Books
Manson Family Cult Member Reveals Chilling Details Of Their Crimes In New Memoir
The Manson cult is one of the most infamous in history, due in large part to a horrifying two-day murder spree across Los Angeles in 1969 that left seven people dead, including pregnant actress Sharon Tate. The case, the cult and the man behind it all have been the source of endless morbid fascination for the past 40 years, as people have been insatiable for more details about what led Manson's young female followers to commit these heinous crimes.
And now Dianne Lake, a member of Manson's cult who helped put the man behind bars when she was just 17 years old, is telling her version of events for the first time in her memoir, Member of the Family. Due to hit shelves on October 24, the book details how, at age 14, Dianne Lake—with little more than a note in her pocket from her hippie parents granting her permission to leave them—became one of “Charlie’s girls,” a devoted acolyte of cult leader Charles Manson.
Over the course of two years, the impressionable teenager endured manipulation, psychological control, and physical abuse as the harsh realities and looming darkness of Charles Manson’s true nature revealed itself. From Spahn ranch and the group acid trips, to the Beatles’ White Album and Manson’s dangerous messiah-complex, Dianne tells the riveting story of the group’s descent into madness as she lived it.
Lake never participated in any of the group's gruesome crimes...and in an excerpt from the book shared in People, she claims complete ignorance of the murderous plans. "I was shocked. I was horrified,” Lake writes, about the night she listened to Susan Atkins, Patricia Krenwinkel and Leslie Van Houten discuss how they committed murder.
Member of the Family by Dianne Lake, $14, Amazon
Though she had no part in the crimes, Dianne was arrested with the rest of the Manson Family, though she eventually learned enough of the details to join the prosecution’s case against them; and help convict Manson to life imprisonment.
“He just looked crazy, but I was able to look at him,” Lake says in People. “I had been pretty deprogrammed at this point, so I felt pretty safe.”

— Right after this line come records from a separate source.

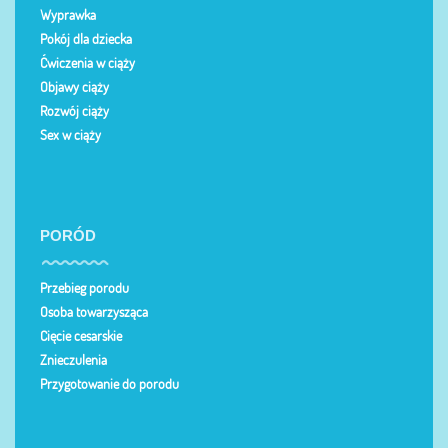
Wyprawka
Pokój dla dziecka
Ćwiczenia w ciąży
Objawy ciąży
Rozwój ciąży
Sex w ciąży
PORÓD
Przebieg porodu
Osoba towarzysząca
Cięcie cesarskie
Znieczulenia
Przygotowanie do porodu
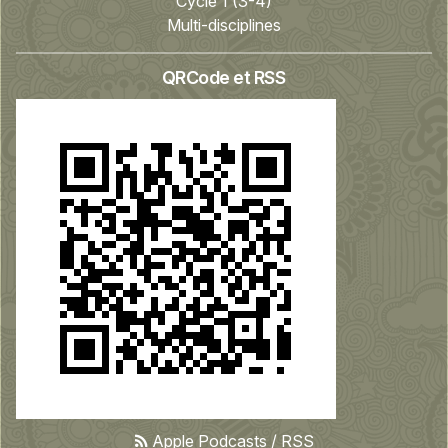
Cycle 1 (3-4)
Multi-disciplines
QRCode et RSS
Apple Podcasts
/
RSS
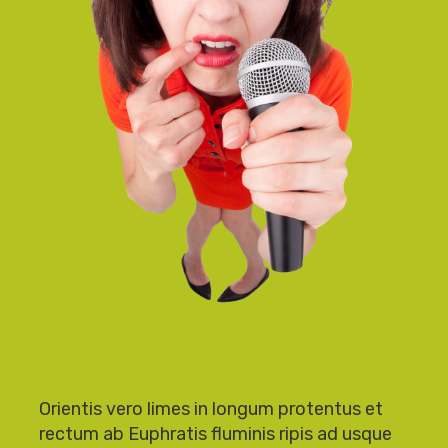
Orientis vero limes in longum protentus et
rectum ab Euphratis fluminis ripis ad usque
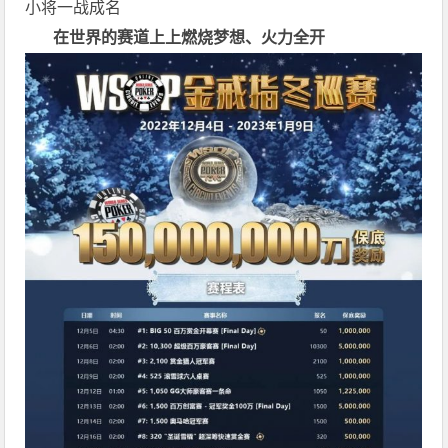
小将一战成名
在世界的赛道上上
燃烧梦想、火力全开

And with the help of good Samaritans, including the cop who first arrested her and later adopted her, Lake eventually found redemption and grew up to lead an ordinary life. While much has been written about Charles Manson, this riveting memoir from an actual Family member promises to be a horrifyingly vivid account of one of the darkest and most fascinating chapters in modern American history.